P.S. I use C++11 and want it works on both GCC and Visual C++ (2012 and higher). In a real project I have more complex class hierarchy but all of them are successors (directly or indirectly) of the same abstract base class

Answer 1

This is a double dose of undefined behavior. First, you can't delete a B through a pointer to C. §5.3.5 [expr.delete]/p3:

In the first alternative (delete object), if the static type of the object to be deleted is different from its dynamic type, the static type shall be a base class of the dynamic type of the object to be deleted and the static type shall have a virtual destructor or the behavior is undefined. In the second alternative (delete array) if the dynamic type of the object to be deleted differs from its static type, the behavior is undefined.

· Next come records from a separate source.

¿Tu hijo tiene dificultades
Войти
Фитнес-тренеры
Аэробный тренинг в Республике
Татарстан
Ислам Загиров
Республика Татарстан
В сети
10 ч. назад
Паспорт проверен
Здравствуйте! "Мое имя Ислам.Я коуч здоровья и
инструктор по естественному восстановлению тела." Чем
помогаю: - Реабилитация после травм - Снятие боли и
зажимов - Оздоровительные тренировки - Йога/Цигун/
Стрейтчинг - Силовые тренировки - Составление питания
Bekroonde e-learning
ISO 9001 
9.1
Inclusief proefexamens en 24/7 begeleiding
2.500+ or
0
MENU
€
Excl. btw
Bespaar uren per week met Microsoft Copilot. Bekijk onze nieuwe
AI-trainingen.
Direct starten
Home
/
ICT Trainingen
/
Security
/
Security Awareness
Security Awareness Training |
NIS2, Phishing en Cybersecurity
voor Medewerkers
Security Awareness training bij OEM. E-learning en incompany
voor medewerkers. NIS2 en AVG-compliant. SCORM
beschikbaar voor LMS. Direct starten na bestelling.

Second, accessing the inactive member of a union is also undefined behavior in C++.

There's no need to use an union here anyway. B and C share the same base class, so you can just store the pointer in an A *.

Answer 2

You shouldn't. You are only allowed to read from the union member you last wrote into and you're only allowed to delete an object through a pointer to a base class (if it has a virtual destructor). It may seem to work now, but you may find it to break randomly in the future, usually due to an aggressive optimizer.

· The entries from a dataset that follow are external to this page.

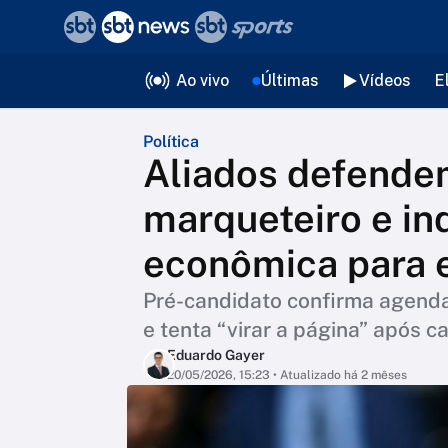
❮
voltar
Editorias
Ao vivo
Últimas
Vídeos
E
Política
Aliados defendem
marqueteiro e in
econômica para e
Pré-candidato confirma agenda
e tenta “virar a página” após c
Eduardo Gayer
20/05/2026, 15:23
• Atualizado há 2 mêses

Why don't you store a pointer to A instead of the union?

Answer 3

As it has been said in other answer, this is not proper C++.

My impression is that you want to keep an union of pointers because in certain circumstances you need an instance of a (sub)class of B, and in another an instance of C, with the issue of B and C having not quite the same interface. Perhaps you store several of these in a container, or simply you don't know until runtime which instance will be used.

So you may keep your code as it was, with perhaps a type tag somewhere indicating which instance has been created, and then use a switch each time you need to determine the correct code to run, or you could leverage your classes to actually invoke the proper function at run time, by including in the common base class of B and C⁽¹⁾ a virtual method, and overload this method in B and C with the proper branch of the switch, then replace the union with a simple pointer to the base class.

---

_{(1) that base class doesn't have to be A: if you don't want to clutter your class tree, just make a different class having the minimal interface needed there, and thanks to C++ multiple inheritance, have B and C inherit from it as well. Don't forget the virtual destructor!}

Answer 4

For me this case looks legit and there is no undefined behaviour.

1. He is using type-punning and it is legit because it B* b and C* c in union members is a pointers and could be converted to char array.
2. Both B and C have virtual destructor because of base class (not because base is a same! but because base have virtual destructor).

   12.4.9 If a class has a base class with a virtual destructor, its destructor (whether user- or implicitly-declared) is virtual.

3. While destructor call, (because it is virtual) exact function address will be picked up from choice variable and proper destructor sequence will be called. So there is no ANY undefined behaviour at all.